Она прижалась ко мне тугой девичьей грудью, коснулась губами моих губ и побежала прочь. Мне хотелось лететь за ней.
— До свидания! Не обижайся. До завтра! Жду тебя на пасеке. Обязательно приезжай…
Я снова присел на скамейку, думая о Марине. Как она похорошела! И косу не остригла. Сейчас это редкость. А может все же пойти на концерт? Нет, лучше увидимся завтра. Завтра…
Я нашел Хайдара лежащим в ходке на сене все в той же позе.
Он крепко спал. Я разбудил его и спросил:
— Ты уже переговорил с дядей Умербеком?
— Нет. Он еще не пришел. Ты почему быстро вернулся? Я задремал, завтра рано надо скот выгонять на пастбище…
Я промолчал. Хайдар сложил в короб разбросанное сено, отвязал лошадь, мы поудобнее сели и поехали. Почти весь обратный путь молчали. Дорога теперь казалась мне длинной и скучной, и уже ничто не притягивало взгляд, не радовало. На пасеке он, прощаясь, похлопал меня по плечу:
— Не грусти. Она очень замечательная девушка, я знаю.

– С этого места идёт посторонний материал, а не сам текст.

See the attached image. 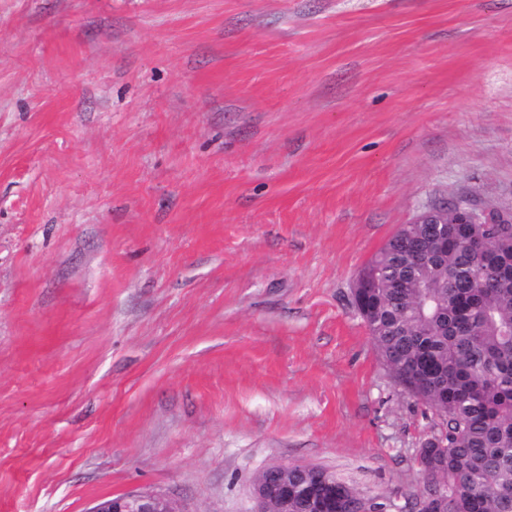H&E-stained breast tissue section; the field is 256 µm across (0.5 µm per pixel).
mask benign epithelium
Here are the masks:
<instances>
[{
    "label": "benign epithelium",
    "instance_id": "obj_1",
    "mask_svg": "<svg viewBox=\"0 0 512 512\" xmlns=\"http://www.w3.org/2000/svg\"><path fill=\"white\" fill-rule=\"evenodd\" d=\"M503 217L512 222V210L498 207H475L459 200L440 210L437 224H491ZM369 287L365 271L352 281L351 297L362 319L374 311L373 296L364 292ZM310 477L305 484L288 481V464L277 463L266 467L252 484L256 501L255 512H293L296 502L302 500L308 512H369L370 502L360 499L347 504L344 492L337 485L336 476L315 466H307ZM87 512H184L168 495L158 492L129 493L102 500Z\"/></svg>",
    "mask_w": 512,
    "mask_h": 512
}]
</instances>
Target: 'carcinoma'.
<instances>
[{"mask_svg": "<svg viewBox=\"0 0 512 512\" xmlns=\"http://www.w3.org/2000/svg\"><path fill=\"white\" fill-rule=\"evenodd\" d=\"M413 246L394 236L371 259L377 311L367 328L394 377L439 417L431 437L448 457L423 463L424 493L440 490L448 512H512V223L481 224L479 247L453 239L439 252L426 226Z\"/></svg>", "mask_w": 512, "mask_h": 512, "instance_id": "carcinoma-1", "label": "carcinoma"}]
</instances>
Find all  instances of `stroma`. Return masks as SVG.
Masks as SVG:
<instances>
[{
  "instance_id": "35a3bbf8",
  "label": "stroma",
  "mask_w": 512,
  "mask_h": 512,
  "mask_svg": "<svg viewBox=\"0 0 512 512\" xmlns=\"http://www.w3.org/2000/svg\"><path fill=\"white\" fill-rule=\"evenodd\" d=\"M464 197L512 209V0H0V512L278 462L409 512L350 285Z\"/></svg>"
}]
</instances>
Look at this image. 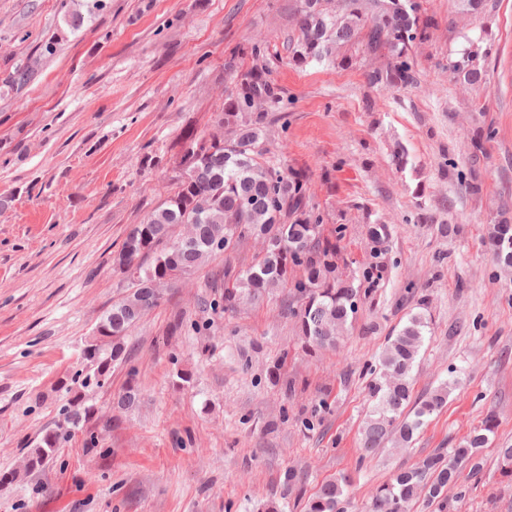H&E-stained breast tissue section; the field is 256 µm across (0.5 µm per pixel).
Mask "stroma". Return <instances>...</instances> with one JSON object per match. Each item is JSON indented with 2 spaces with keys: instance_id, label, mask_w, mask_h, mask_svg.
I'll return each instance as SVG.
<instances>
[{
  "instance_id": "1",
  "label": "stroma",
  "mask_w": 512,
  "mask_h": 512,
  "mask_svg": "<svg viewBox=\"0 0 512 512\" xmlns=\"http://www.w3.org/2000/svg\"><path fill=\"white\" fill-rule=\"evenodd\" d=\"M422 2L437 28L417 50L418 84L393 93L370 87L359 59L295 65L299 0H104L93 14L86 0H0V512H303L302 499L342 474L352 481L345 512H370L372 491L397 469L457 447L490 412L498 427L479 475L463 471L466 497L454 487L447 497L451 512H512V483L497 469L499 446L512 444V267L485 243L512 210V0L479 15L456 0ZM464 31L488 51L484 86L448 72ZM256 40L285 91L283 117L266 129L269 156L305 172L362 280L347 335L337 350H303L285 288L233 312L211 307L210 279L258 253L247 241L179 282L126 339L127 364L92 402L109 407L131 375L140 402L100 448L86 451L75 433L43 472L5 480L57 420L84 341L123 292L112 257L171 191L173 146L187 122L207 129L232 87L225 57ZM26 68L30 82L11 86L8 75ZM478 127L492 138L475 163L462 133ZM397 141L417 172L396 169ZM149 152L160 163L143 165ZM471 179L480 196L468 193ZM421 206L431 223H416ZM379 219L390 237L378 252L369 227ZM375 259L381 277L362 279ZM176 311L184 323L170 336ZM419 311L429 328L415 393L457 386L411 447L361 458L371 372L392 331Z\"/></svg>"
}]
</instances>
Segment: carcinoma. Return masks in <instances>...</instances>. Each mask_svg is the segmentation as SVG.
<instances>
[{
    "instance_id": "obj_1",
    "label": "carcinoma",
    "mask_w": 512,
    "mask_h": 512,
    "mask_svg": "<svg viewBox=\"0 0 512 512\" xmlns=\"http://www.w3.org/2000/svg\"><path fill=\"white\" fill-rule=\"evenodd\" d=\"M292 23L298 31L288 44L298 65L334 60L345 48L358 57L383 63L366 73L369 85L402 91L418 81L415 52L429 40L434 22L421 13L419 0H301ZM468 47L448 54V72L465 84L486 81L474 48L476 40L463 33ZM243 55L224 59V78L233 88L221 110L211 114L213 131L188 128L179 142L175 190L140 224L128 231L115 264L126 283L124 295L112 302L96 328L97 337L82 349L81 369L63 384L68 398L60 419L43 431L23 460L22 472L42 471L77 430L86 432L84 447L96 448L117 416L139 400L129 379L113 405L105 410L87 404V392L101 389L112 368L127 361L125 340L142 317L161 306L166 291L189 276L208 257L235 252L241 243L260 241L254 263L244 270L224 266V308L243 298L258 300L278 288H293L301 337L313 350H335L357 313L361 289L346 276L342 230L324 234L322 215L307 194L306 175L271 163L264 143L265 128L275 119L284 90L265 67L243 68ZM392 161L404 170L413 164L408 148L394 142ZM494 259L512 267V221L502 217L490 237ZM428 322L422 313L388 338L379 370L368 387L372 406L366 414L362 451L370 453L389 439L408 446L425 419L446 404L453 384L443 382L420 396L412 395L413 370ZM111 339L106 348L99 338ZM496 427L489 414L456 448H440L399 470L376 487L371 512H406L413 501L446 509V490L460 480V470L474 460ZM500 475L512 482V446L497 449ZM350 477L322 483L304 504L305 512H344Z\"/></svg>"
}]
</instances>
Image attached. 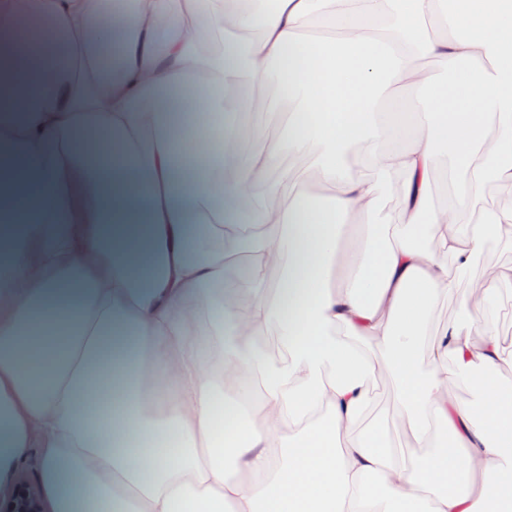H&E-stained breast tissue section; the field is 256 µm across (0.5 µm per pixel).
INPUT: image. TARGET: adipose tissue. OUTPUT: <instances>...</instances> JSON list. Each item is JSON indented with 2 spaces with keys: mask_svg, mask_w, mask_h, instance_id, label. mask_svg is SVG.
Masks as SVG:
<instances>
[{
  "mask_svg": "<svg viewBox=\"0 0 512 512\" xmlns=\"http://www.w3.org/2000/svg\"><path fill=\"white\" fill-rule=\"evenodd\" d=\"M441 2L134 0L111 25L100 0H0V490L33 456L42 512H512V343L487 322L512 265L478 263L512 251V204L489 201L512 193V0ZM205 13L227 34L207 56ZM62 37L97 91L36 60ZM257 83L296 104L277 136L249 119ZM393 89L424 111L378 114ZM315 145L328 210L281 169ZM228 250L249 258L232 275ZM451 294L466 322L428 335ZM38 308L63 350L33 348ZM127 334L100 421L89 368ZM383 375L392 425L432 442L407 462L356 429Z\"/></svg>",
  "mask_w": 512,
  "mask_h": 512,
  "instance_id": "1",
  "label": "adipose tissue"
}]
</instances>
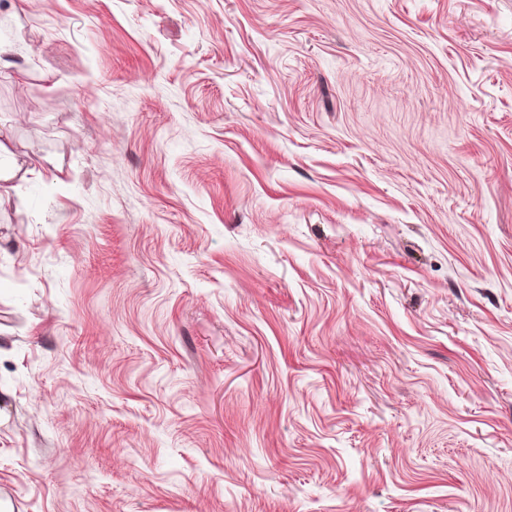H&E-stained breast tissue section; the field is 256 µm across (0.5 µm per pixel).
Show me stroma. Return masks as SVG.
<instances>
[{"mask_svg": "<svg viewBox=\"0 0 512 512\" xmlns=\"http://www.w3.org/2000/svg\"><path fill=\"white\" fill-rule=\"evenodd\" d=\"M0 512H512V0H0Z\"/></svg>", "mask_w": 512, "mask_h": 512, "instance_id": "35a3bbf8", "label": "stroma"}]
</instances>
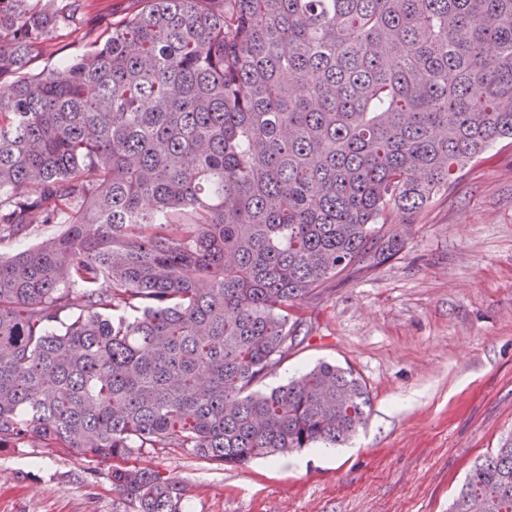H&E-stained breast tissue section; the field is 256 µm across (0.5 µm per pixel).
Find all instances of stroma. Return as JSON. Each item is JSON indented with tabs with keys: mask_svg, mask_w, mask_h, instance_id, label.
Wrapping results in <instances>:
<instances>
[{
	"mask_svg": "<svg viewBox=\"0 0 512 512\" xmlns=\"http://www.w3.org/2000/svg\"><path fill=\"white\" fill-rule=\"evenodd\" d=\"M80 4L99 28L140 2ZM406 238L296 307L302 342L263 382L322 360L353 368L372 406L350 443L240 467L146 448L132 464L179 481L187 512H448L473 462L512 437V143L440 191ZM111 468L73 449L2 448L0 512H130Z\"/></svg>",
	"mask_w": 512,
	"mask_h": 512,
	"instance_id": "35a3bbf8",
	"label": "stroma"
}]
</instances>
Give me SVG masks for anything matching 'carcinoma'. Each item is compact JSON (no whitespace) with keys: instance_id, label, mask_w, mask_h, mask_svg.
Returning a JSON list of instances; mask_svg holds the SVG:
<instances>
[{"instance_id":"1","label":"carcinoma","mask_w":512,"mask_h":512,"mask_svg":"<svg viewBox=\"0 0 512 512\" xmlns=\"http://www.w3.org/2000/svg\"><path fill=\"white\" fill-rule=\"evenodd\" d=\"M91 41L75 60L56 34ZM512 140V0H142L97 34L67 0H0V449L241 466L345 444L371 398L298 346L292 310L404 246ZM132 512L180 483L112 466ZM452 512H512V443Z\"/></svg>"}]
</instances>
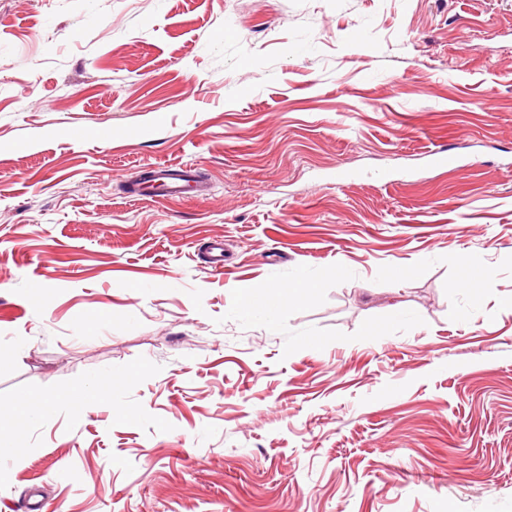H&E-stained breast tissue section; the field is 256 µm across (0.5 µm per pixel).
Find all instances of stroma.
I'll list each match as a JSON object with an SVG mask.
<instances>
[{"mask_svg":"<svg viewBox=\"0 0 512 512\" xmlns=\"http://www.w3.org/2000/svg\"><path fill=\"white\" fill-rule=\"evenodd\" d=\"M0 447V512H512V0H0ZM174 167L179 169L177 173H173ZM198 187L199 182L194 168L158 164L150 171L147 178L141 180L134 194L182 199L193 191L197 194Z\"/></svg>","mask_w":512,"mask_h":512,"instance_id":"obj_1","label":"stroma"}]
</instances>
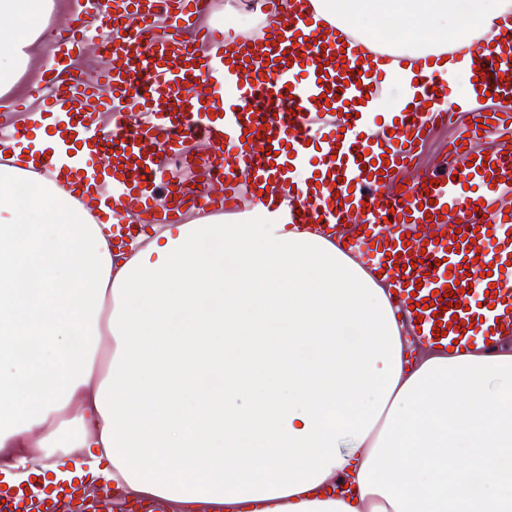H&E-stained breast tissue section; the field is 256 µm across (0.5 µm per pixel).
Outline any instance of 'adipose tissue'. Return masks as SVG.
Segmentation results:
<instances>
[{"label":"adipose tissue","mask_w":512,"mask_h":512,"mask_svg":"<svg viewBox=\"0 0 512 512\" xmlns=\"http://www.w3.org/2000/svg\"><path fill=\"white\" fill-rule=\"evenodd\" d=\"M467 45L512 0H311ZM52 0H0V98ZM58 137L0 144V473L154 512H512V351L414 347L325 226L204 215L127 238ZM38 183L37 198L17 186Z\"/></svg>","instance_id":"1"}]
</instances>
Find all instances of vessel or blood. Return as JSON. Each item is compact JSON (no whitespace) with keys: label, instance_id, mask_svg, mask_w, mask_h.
I'll list each match as a JSON object with an SVG mask.
<instances>
[{"label":"vessel or blood","instance_id":"1","mask_svg":"<svg viewBox=\"0 0 512 512\" xmlns=\"http://www.w3.org/2000/svg\"><path fill=\"white\" fill-rule=\"evenodd\" d=\"M81 7L78 19L48 39L53 64L30 95L39 100L43 120L69 117L68 138L87 149L80 166L86 187L119 179L118 221L149 208L156 223L178 224L184 208L204 209L217 200L232 212L247 187L254 204L286 224L337 227L353 220L342 237L347 252L363 253L393 289L390 301L420 346L493 354L512 340V215L494 202L497 192L512 188V141L484 157L469 148L471 136L512 123V18L497 21L496 42L482 51L473 74L503 103L501 114H484L476 101L453 96L438 62L426 55L409 61L417 101L394 113L392 134L379 136L369 118L394 59L349 52L347 35L326 32L299 0L231 57L223 51V32H201L200 51L178 36L195 28L203 0H81ZM161 17L170 30H157ZM129 18L150 38L108 41L117 67L95 79L77 75L87 22ZM329 89L335 92L330 99L324 96ZM24 107L17 101L0 108V134L27 139L28 127L14 121ZM104 111L111 123L103 132ZM327 111L331 120L316 123ZM458 111L473 123L452 145L437 183L398 186L399 170L431 128ZM195 138L205 139L209 152L184 155L185 142ZM175 161L219 178L222 191L186 187L169 172ZM468 183L483 187V194L467 193ZM487 266L488 277L482 274ZM447 293L454 301L448 310L419 305ZM0 512H92V506L81 484L63 482L42 499L16 486L0 499Z\"/></svg>","mask_w":512,"mask_h":512}]
</instances>
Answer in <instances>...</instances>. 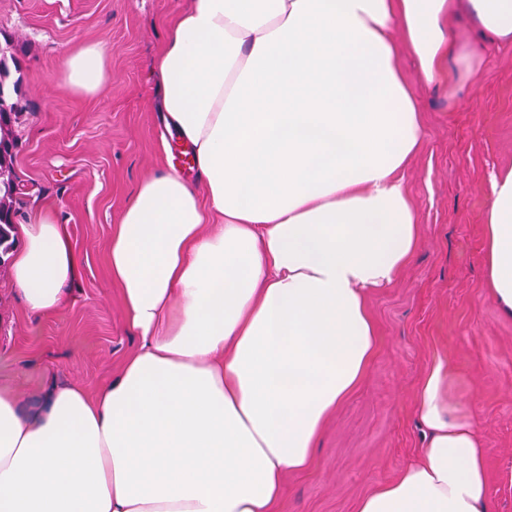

Чудак! Как будто я этого не знаю.
5
Меня разбудил шум пригородного поезда. На заре воздух холоднее, чем днем, и звуки слышны лучше. Над озером висел туман. Прибрежные камыши прятались в белесой дымке. Не видно было ближних островов. За лесом, на пригорке, горело небо. Через полчаса на краю земли показалось солнце — огромная красная сковорода. Хоть карасей жарь. Под ложечкой сосало. Хотелось есть.
Из-под причудливой березовой коряги вылез Адам, потянулся, зевнул, показав мне розоватый влажный язык. Я спустил его с цепи и отправился к озеру. На берегу у причала стояли две лодки. Я разделся и, поеживаясь, ступил в воду на крепкое песчаное дно.
Адам подошел к закрайку озера, полакал воду и уставился на меня: что, мол, будешь делать? Я бултыхнулся и поплыл. Адам заскулил, бегая по берегу, потом залаял. Ему хотелось искупаться, но он боялся воды. С пригорка, ковыляя, спустился Кузьма Власович. Он уже приехал и распряг лошадь.